Job Description :

Zycus is looking for a Site Reliability Engineer (SRE) with deep expertise in Kubernetes, automation, and Linux systems.

The ideal candidate will have hands-on experience in deploying, administrating, and optimizing large-scale production systems, with a strong focus on microservices architecture, ensuring automation, performance, and reliability across our SaaS platform.

Roles And Responsibilities :

- System Reliability & Uptime : Ensure high availability, performance, and reliability of applications and infrastructure.

- Kubernetes & Cluster Management : Deploy, administer, and maintain Kubernetes clusters, managing scaling, upgrades, and troubleshooting.

- Microservices Management : Handle the deployment, monitoring, and scaling of microservices in distributed environments.

- Incident Management : Respond to production incidents, perform root cause analysis, and implement long-term fixes to prevent recurrence.

- Automation & Infrastructure as Code (IaC) : Automate repetitive tasks, infrastructure provisioning, and deployment workflows using tools like Ansible and Terraform.

- Monitoring & Observability : Implement and maintain monitoring tools (e.

, Prometheus, Grafana, Datadog) to track system health and application performance.

- Performance Optimization : Analyze system performance, identify bottlenecks, and optimize resources for better efficiency.

- Disaster Recovery & Backup : Design and implement backup and disaster recovery (DR) strategies for business continuity.

- Capacity Planning : Forecast infrastructure needs based on performance trends and business growth to ensure scalability.

- Security & Compliance : Ensure infrastructure and applications meet security standards and compliance requirements.

- Collaboration with Dev & Ops Teams : Work closely with development and operations teams to improve deployment pipelines, release processes, and system reliability.

- Documentation : Maintain clear and detailed documentation of systems, processes, and incident reports for knowledge sharing and compliance.

- Continuous Improvement : Identify opportunities for improving system architecture, deployment strategies, and automation workflows.

- Cloud Infrastructure Management : Manage cloud services (AWS, GCP, Azure) for resource optimization, cost management, and automation.

- On-Call Support : Participate in on-call rotations to handle urgent production issues and ensure rapid recovery.

Job Requirement :

Experience : 5 to 12 years.

Technical skills as mentioned below : .

Must Have :

Kubernetes Expertise :

- Hands-on experience with installing and provisioning Kubernetes clusters.

- Deep understanding of core Kubernetes components such as CRI, CNS, ETCD, CoreDNS, KubeProxy.

- Strong knowledge of Kubernetes internal networking, service discovery, and ingress management.

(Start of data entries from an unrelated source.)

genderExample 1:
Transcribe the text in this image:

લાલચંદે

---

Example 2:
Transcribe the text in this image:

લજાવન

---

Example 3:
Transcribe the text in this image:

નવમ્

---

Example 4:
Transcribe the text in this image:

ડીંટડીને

Kubernetes Distributions :

- Hands-on experience with different Kubernetes provisioners and distributions.

Kubernetes Cluster Administration :

- Experience in administering production Kubernetes clusters, including backup and disaster recovery (DR) strategies.

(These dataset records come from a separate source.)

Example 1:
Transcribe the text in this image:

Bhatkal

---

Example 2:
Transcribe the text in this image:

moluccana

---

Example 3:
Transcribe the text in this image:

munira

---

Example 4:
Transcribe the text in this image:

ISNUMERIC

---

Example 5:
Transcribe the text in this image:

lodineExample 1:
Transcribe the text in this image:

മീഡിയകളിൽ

- Familiarity with cluster health monitoring and troubleshooting issues.

Monitoring tools : Exposure to monitoring tools such as Prometheus, Grafana, Datadog or AppDynamics.

Automation & Scripting :

- Strong programming skills in Python or Shell, or similar languages.

- Hands-on experience with Infrastructure-as-Code (IaC) tools such as Terraform or Ansible.

- Cloud automation experience, ideally with AWS or other major cloud platforms.

Operating Systems : Hands-on experience with Linux system administration.

Microservices : Experience with microservices architecture and managing more than 50 microservices simultaneously.

Good To Have Skills :

- Experience with OpenShift virtualization in production environments.

- Knowledge of AWS EKS, Rancher, or other Kubernetes distributions.

- CKA (Certified Kubernetes Administrator) certification or equivalent.

- Experience in fine-tuning RHEL, CentOS, and Ubuntu.

- Familiarity with DevSecOps practices, container security, and compliance frameworks.